FDA warns of EpiPen auto-injector errors

Mylan announces major EpiPen recall
Posted at 6:09 AM, Mar 26, 2020
and last updated 2020-03-26 07:32:26-04

The FDA is alerting patients and health care providers to a problem with EpiPen auto-injectors that could cause a delay in injection or prevent the medication from being properly injected.

The EpiPen 0.3mg and EpiPen Jr 0.15mg, as well as the authorized generic versions, may have delayed or improper injections because of:

  • Device failure from spontaneous activation caused by using sideways force to remove the blue safety release
  • Device failure from inadvertent or spontaneous activation due to a raised blue safety release
  • Difficulty removing the device from the carrier tube
  • User errors

The FDA says the manufacturer of the EpiPen, Pfizer, sent a letter to health care professionals that detained how the devices may activate prematurely if the blue safety release is removed using a sideways force.

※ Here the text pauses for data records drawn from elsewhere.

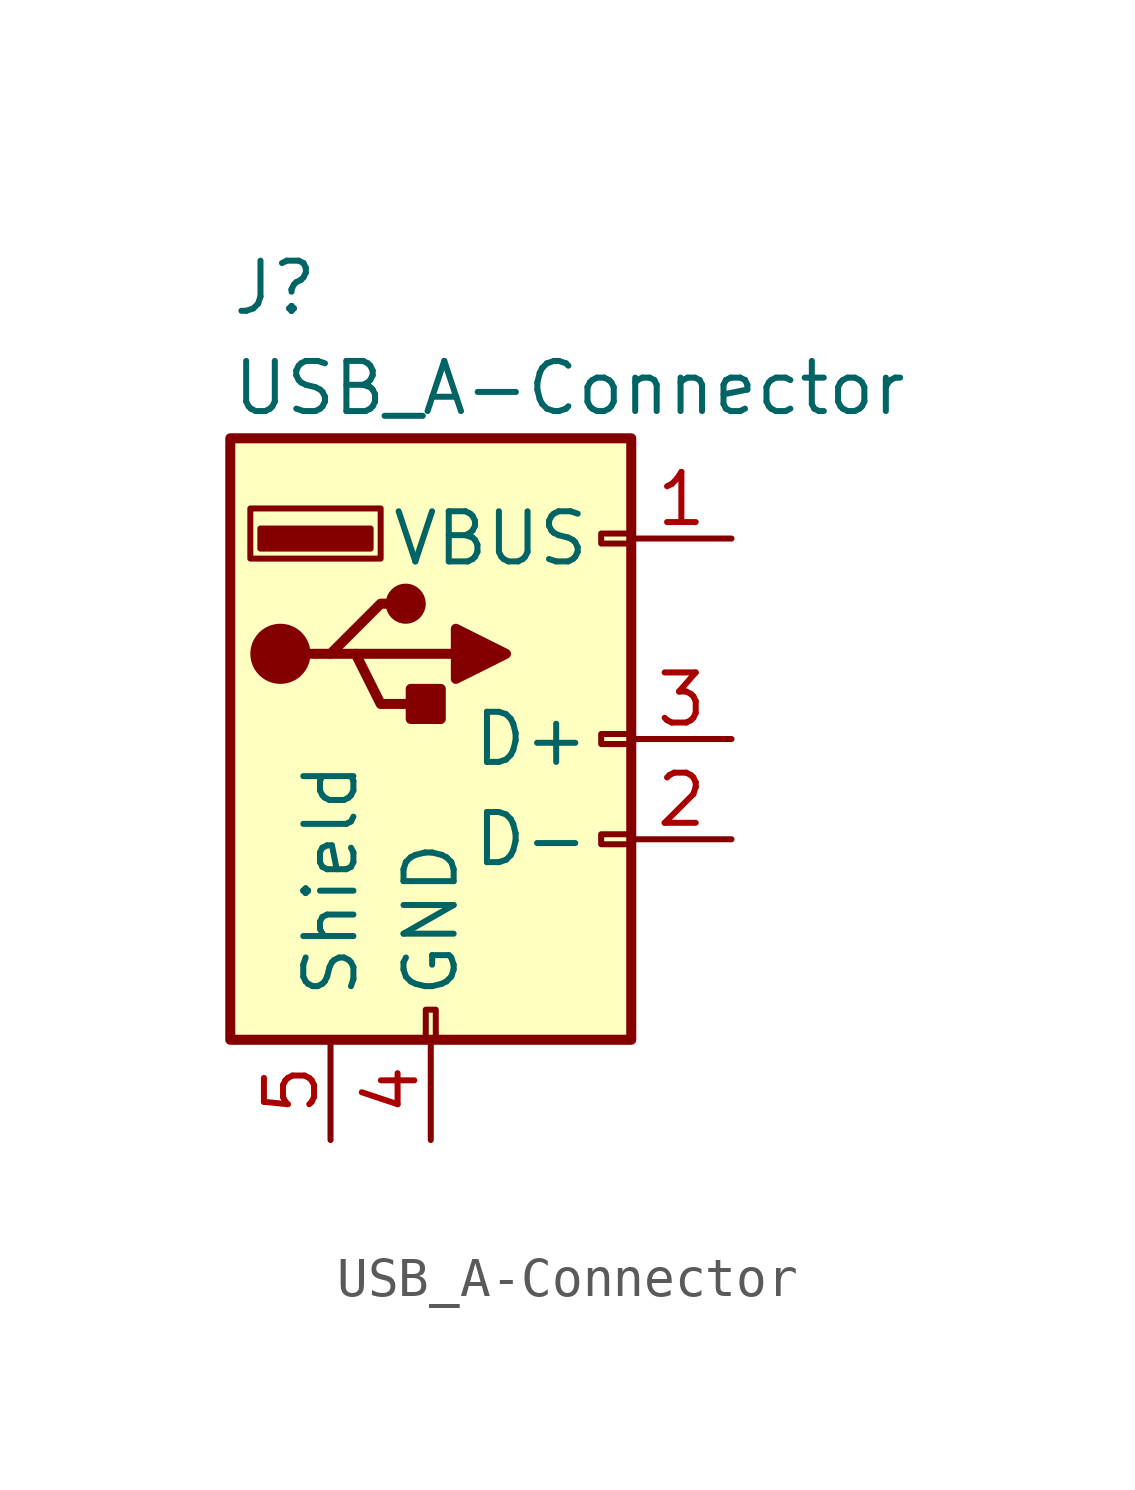
<source format=kicad_sym>
(kicad_symbol_lib
  (version 20231120)
  (generator "kicad_symbol_editor")
  (generator_version "8.0")
  (symbol "USB_A-Connector"
    (pin_names
      (offset 1.016))
    (property "Reference" "J"
      (at -5.08 11.43 0)
      (effects (font (size 1.27 1.27)) (justify left)))
    (property "Value" "USB_A-Connector"
      (at -5.08 8.89 0)
      (effects (font (size 1.27 1.27)) (justify left)))
    (symbol "USB_A-Connector_0_1"
      (rectangle (start -5.08 -7.62) (end 5.08 7.62) (stroke (width 0.254) (type solid)) (fill (type background)))
      (circle (center -3.81 2.159) (radius 0.635) (stroke (width 0.254) (type solid)) (fill (type outline)))
      (rectangle (start -1.524 4.826) (end -4.318 5.334) (stroke (width 0) (type solid)) (fill (type outline)))
      (rectangle (start -1.27 4.572) (end -4.572 5.842) (stroke (width 0) (type solid)) (fill (type none)))
      (circle (center -0.635 3.429) (radius 0.381) (stroke (width 0.254) (type solid)) (fill (type outline)))
      (rectangle (start -0.127 -7.62) (end 0.127 -6.858) (stroke (width 0) (type solid)) (fill (type none)))
      (polyline (pts (xy -3.175 2.159) (xy -2.54 2.159) (xy -1.27 3.429) (xy -0.635 3.429)) (stroke (width 0.254) (type solid)) (fill (type none)))
      (polyline (pts (xy -2.54 2.159) (xy -1.905 2.159) (xy -1.27 0.889) (xy 0 0.889)) (stroke (width 0.254) (type solid)) (fill (type none)))
      (polyline (pts (xy 0.635 2.794) (xy 0.635 1.524) (xy 1.905 2.159) (xy 0.635 2.794)) (stroke (width 0.254) (type solid)) (fill (type outline)))
      (rectangle (start 0.254 1.27) (end -0.508 0.508) (stroke (width 0.254) (type solid)) (fill (type outline)))
      (rectangle (start 5.08 -2.667) (end 4.318 -2.413) (stroke (width 0) (type solid)) (fill (type none)))
      (rectangle (start 5.08 -0.127) (end 4.318 0.127) (stroke (width 0) (type solid)) (fill (type none)))
      (rectangle (start 5.08 4.953) (end 4.318 5.207) (stroke (width 0) (type solid)) (fill (type none))))
    (symbol "USB_A-Connector_1_1"
      (polyline (pts (xy -1.905 2.159) (xy 0.635 2.159)) (stroke (width 0.254) (type solid)) (fill (type none)))
      (pin power_in line (at 7.62 5.08 180) (length 2.54) (name "VBUS" (effects (font (size 1.27 1.27)))) (number "1" (effects (font (size 1.27 1.27)))))
      (pin passive line (at 7.62 -2.54 180) (length 2.54) (name "D-" (effects (font (size 1.27 1.27)))) (number "2" (effects (font (size 1.27 1.27)))))
      (pin passive line (at 7.62 0 180) (length 2.54) (name "D+" (effects (font (size 1.27 1.27)))) (number "3" (effects (font (size 1.27 1.27)))))
      (pin power_in line (at 0 -10.16 90) (length 2.54) (name "GND" (effects (font (size 1.27 1.27)))) (number "4" (effects (font (size 1.27 1.27)))))
      (pin passive line (at -2.54 -10.16 90) (length 2.54) (name "Shield" (effects (font (size 1.27 1.27)))) (number "5" (effects (font (size 1.27 1.27))))))))
</source>
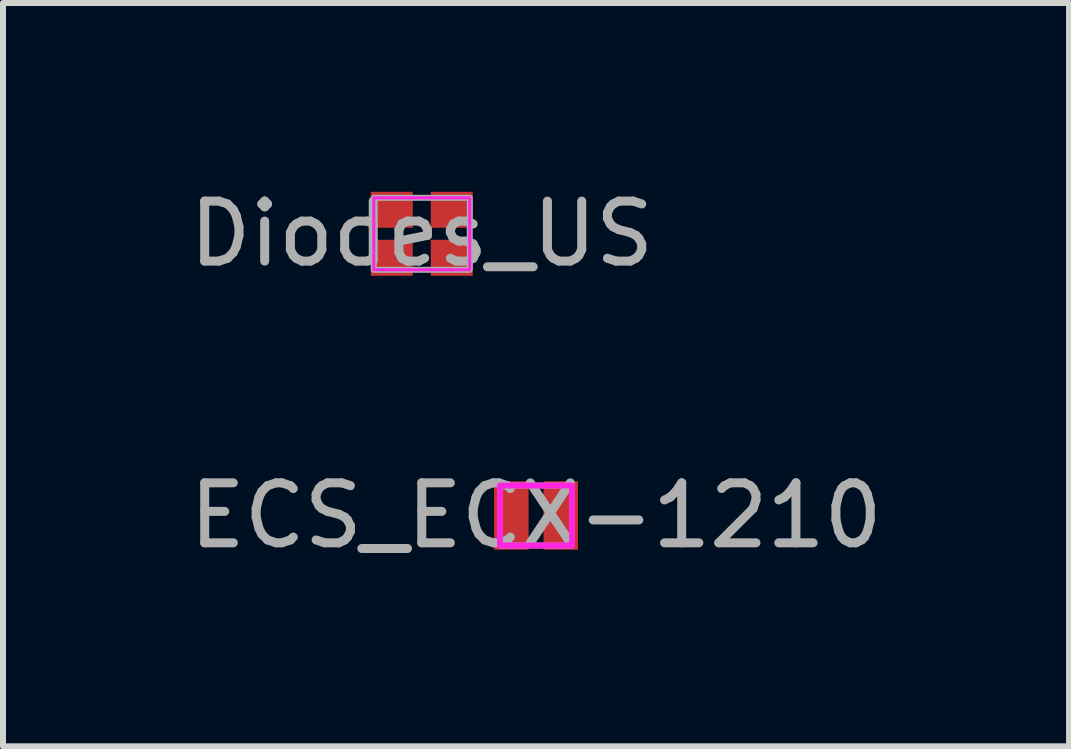
<source format=kicad_pcb>
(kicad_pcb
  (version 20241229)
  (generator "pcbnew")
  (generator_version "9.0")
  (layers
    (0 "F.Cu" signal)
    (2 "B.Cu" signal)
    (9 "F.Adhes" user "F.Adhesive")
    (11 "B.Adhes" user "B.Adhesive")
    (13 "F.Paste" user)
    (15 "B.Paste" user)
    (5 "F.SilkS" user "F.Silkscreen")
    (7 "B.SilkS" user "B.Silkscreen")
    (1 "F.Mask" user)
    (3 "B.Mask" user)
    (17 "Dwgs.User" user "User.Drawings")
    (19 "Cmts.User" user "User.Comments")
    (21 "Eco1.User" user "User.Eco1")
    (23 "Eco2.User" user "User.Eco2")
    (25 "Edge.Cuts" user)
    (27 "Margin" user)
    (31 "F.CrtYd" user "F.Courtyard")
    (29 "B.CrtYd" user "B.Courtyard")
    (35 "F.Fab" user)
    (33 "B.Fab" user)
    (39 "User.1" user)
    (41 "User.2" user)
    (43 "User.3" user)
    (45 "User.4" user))
  (footprint "Diodes_US"
    (layer "F.Cu")
    (at 3.982 0.848)
    (property "Reference" "Diodes_US" (at 0 0 0) (unlocked yes) (layer "F.SilkS") (effects (font (size 1 1) (thickness 0.1))))
    (attr smd)
    (fp_rect (start -0.8 -0.6) (end 0.8 0.6) (stroke (width 0.05) (type default)) (fill no) (layer "F.CrtYd"))
    (fp_rect (start -0.8 -0.6) (end 0.8 0.6) (stroke (width 0.1) (type default)) (fill no) (layer "F.Fab"))
    (fp_text user "${REFERENCE}" (at 0 0 0) (unlocked yes) (layer "F.Fab") (effects (font (size 1 1) (thickness 0.15))))
    (pad "" smd rect (at -0.5 -0.4) (size 0.7 0.6) (layers "F.Cu" "F.Mask" "F.Paste"))
    (pad "" smd rect (at 0.5 0.4) (size 0.7 0.6) (layers "F.Cu" "F.Mask" "F.Paste"))
    (pad "1" smd rect (at -0.5 0.4) (size 0.7 0.6) (layers "F.Cu" "F.Mask" "F.Paste"))
    (pad "2" smd rect (at 0.5 -0.4) (size 0.7 0.6) (layers "F.Cu" "F.Mask" "F.Paste")))
  (footprint "ECS_ECX-1210"
    (layer "F.Cu")
    (at 5.887 5.545)
    (property "Reference" "ECS_ECX-1210" (at 0 0 0) (unlocked yes) (layer "F.SilkS") (effects (font (size 1 1) (thickness 0.1))))
    (attr smd)
    (fp_rect (start -0.6 -0.5) (end 0.6 0.5) (stroke (width 0.1) (type default)) (fill no) (layer "F.CrtYd"))
    (fp_rect (start -0.6 -0.5) (end 0.6 0.5) (stroke (width 0.1) (type default)) (fill no) (layer "F.Fab"))
    (fp_text user "${REFERENCE}" (at 0 0 0) (unlocked yes) (layer "F.Fab") (effects (font (size 1 1) (thickness 0.15))))
    (pad "1" smd rect (at -0.412 0 90) (size 1.14 0.575) (layers "F.Cu" "F.Mask" "F.Paste"))
    (pad "2" smd rect (at 0.412 0 90) (size 1.14 0.575) (layers "F.Cu" "F.Mask" "F.Paste")))
  (gr_rect
    (start -3 -3)
    (end 14.774 9.393)
    (stroke (width 0.1) (type default))
    (fill no)
    (layer "Edge.Cuts")))
</source>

According to the FDA, there is also a limited number of EpiPen devices that may have a slightly raised blue safety released. If the release is raised, the FDA says the device may activate prematurely.

Additionally, the FDA says the EpiPens might not come out of their carrier tube easily, or at all, due to a deformation on the rim of the tube.

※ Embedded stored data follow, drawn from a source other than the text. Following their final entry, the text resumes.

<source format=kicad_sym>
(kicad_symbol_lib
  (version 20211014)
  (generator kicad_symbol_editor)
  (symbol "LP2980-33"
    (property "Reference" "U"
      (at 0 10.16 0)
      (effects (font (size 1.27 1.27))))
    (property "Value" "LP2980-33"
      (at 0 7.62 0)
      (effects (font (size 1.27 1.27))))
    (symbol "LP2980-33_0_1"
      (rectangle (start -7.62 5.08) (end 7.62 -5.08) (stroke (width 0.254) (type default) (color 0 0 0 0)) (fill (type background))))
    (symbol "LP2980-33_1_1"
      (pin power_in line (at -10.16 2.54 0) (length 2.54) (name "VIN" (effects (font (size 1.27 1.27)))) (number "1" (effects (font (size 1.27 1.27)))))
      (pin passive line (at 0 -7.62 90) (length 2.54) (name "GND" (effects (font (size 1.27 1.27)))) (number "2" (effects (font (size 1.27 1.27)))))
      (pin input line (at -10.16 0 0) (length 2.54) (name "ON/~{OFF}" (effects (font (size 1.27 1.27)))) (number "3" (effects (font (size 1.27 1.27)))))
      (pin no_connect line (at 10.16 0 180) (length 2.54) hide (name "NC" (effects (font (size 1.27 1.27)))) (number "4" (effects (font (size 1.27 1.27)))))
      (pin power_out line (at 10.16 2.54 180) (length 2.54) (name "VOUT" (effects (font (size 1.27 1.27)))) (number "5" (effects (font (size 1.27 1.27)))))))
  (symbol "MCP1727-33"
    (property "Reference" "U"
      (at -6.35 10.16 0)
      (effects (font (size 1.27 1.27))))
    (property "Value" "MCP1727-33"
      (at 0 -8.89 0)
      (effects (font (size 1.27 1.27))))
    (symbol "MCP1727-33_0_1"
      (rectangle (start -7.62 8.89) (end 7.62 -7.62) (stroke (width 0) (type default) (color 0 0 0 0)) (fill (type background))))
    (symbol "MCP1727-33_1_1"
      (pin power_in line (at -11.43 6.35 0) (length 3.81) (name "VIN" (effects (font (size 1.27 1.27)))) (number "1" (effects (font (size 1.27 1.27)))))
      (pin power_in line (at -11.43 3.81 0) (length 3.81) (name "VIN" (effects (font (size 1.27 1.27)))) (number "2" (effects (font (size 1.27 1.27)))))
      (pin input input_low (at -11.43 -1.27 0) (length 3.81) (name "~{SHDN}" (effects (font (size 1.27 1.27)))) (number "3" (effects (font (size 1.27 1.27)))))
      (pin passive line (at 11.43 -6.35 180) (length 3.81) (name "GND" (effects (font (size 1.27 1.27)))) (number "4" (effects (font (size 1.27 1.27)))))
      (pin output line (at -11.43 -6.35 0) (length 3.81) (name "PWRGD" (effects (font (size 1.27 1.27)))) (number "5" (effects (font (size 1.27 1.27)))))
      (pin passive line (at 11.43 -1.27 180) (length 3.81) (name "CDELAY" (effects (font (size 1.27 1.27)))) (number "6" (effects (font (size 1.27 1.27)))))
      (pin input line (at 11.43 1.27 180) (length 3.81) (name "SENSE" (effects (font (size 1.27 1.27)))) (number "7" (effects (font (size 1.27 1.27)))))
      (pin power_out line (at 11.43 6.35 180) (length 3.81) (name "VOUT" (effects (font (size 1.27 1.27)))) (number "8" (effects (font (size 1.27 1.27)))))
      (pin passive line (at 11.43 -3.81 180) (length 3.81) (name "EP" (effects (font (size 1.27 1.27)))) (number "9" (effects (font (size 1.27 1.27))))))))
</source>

The FDA says the letter also describes specific user errors that can delay or prevent the administration of the medication.

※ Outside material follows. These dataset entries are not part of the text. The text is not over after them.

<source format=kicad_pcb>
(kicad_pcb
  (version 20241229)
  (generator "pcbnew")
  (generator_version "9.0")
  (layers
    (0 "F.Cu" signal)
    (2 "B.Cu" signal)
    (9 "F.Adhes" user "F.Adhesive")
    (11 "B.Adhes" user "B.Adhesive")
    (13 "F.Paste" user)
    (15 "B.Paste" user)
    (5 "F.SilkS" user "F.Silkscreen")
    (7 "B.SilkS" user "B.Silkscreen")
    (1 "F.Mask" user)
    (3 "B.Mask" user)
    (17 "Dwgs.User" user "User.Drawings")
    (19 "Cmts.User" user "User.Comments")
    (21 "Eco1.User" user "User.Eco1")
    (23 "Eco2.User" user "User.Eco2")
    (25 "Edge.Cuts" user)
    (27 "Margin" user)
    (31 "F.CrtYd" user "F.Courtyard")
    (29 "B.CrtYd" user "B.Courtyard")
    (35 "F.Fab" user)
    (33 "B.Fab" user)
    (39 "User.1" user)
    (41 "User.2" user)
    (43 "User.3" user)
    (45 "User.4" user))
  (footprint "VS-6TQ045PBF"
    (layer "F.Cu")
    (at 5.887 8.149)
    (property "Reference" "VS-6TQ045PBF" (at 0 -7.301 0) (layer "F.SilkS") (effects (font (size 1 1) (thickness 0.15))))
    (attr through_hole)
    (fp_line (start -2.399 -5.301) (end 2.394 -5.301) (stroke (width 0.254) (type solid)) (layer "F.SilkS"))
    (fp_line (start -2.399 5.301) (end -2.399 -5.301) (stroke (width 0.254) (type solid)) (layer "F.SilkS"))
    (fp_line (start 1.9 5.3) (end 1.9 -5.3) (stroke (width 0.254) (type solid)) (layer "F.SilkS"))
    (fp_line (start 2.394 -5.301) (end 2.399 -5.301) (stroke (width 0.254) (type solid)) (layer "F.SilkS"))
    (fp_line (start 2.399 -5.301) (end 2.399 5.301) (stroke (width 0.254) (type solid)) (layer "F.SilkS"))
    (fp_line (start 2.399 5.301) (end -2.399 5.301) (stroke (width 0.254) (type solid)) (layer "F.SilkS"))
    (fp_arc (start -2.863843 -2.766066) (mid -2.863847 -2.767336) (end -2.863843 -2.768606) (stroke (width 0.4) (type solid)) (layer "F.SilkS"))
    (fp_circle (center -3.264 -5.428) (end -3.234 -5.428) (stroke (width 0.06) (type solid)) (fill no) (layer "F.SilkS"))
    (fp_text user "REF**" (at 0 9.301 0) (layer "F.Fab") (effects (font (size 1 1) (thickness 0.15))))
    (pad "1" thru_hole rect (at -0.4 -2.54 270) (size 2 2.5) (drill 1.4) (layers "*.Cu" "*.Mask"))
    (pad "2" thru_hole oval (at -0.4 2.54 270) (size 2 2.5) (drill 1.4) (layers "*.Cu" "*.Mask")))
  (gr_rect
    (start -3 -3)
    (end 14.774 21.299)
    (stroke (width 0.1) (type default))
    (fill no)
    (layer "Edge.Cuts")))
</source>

The FDA provided these examples:

  • The device will not activate if the blue safety release is in place
  • Ensure the needle end (orange end of the device) is in contact with the outer thigh (upper leg) prior to and during activation. The EpiPen device should be administered by swinging and pushing firmly against the outer thigh until it “clicks.” This signals that the injection has started.
  • Ensure the device is held in place for a minimum of three seconds following activation.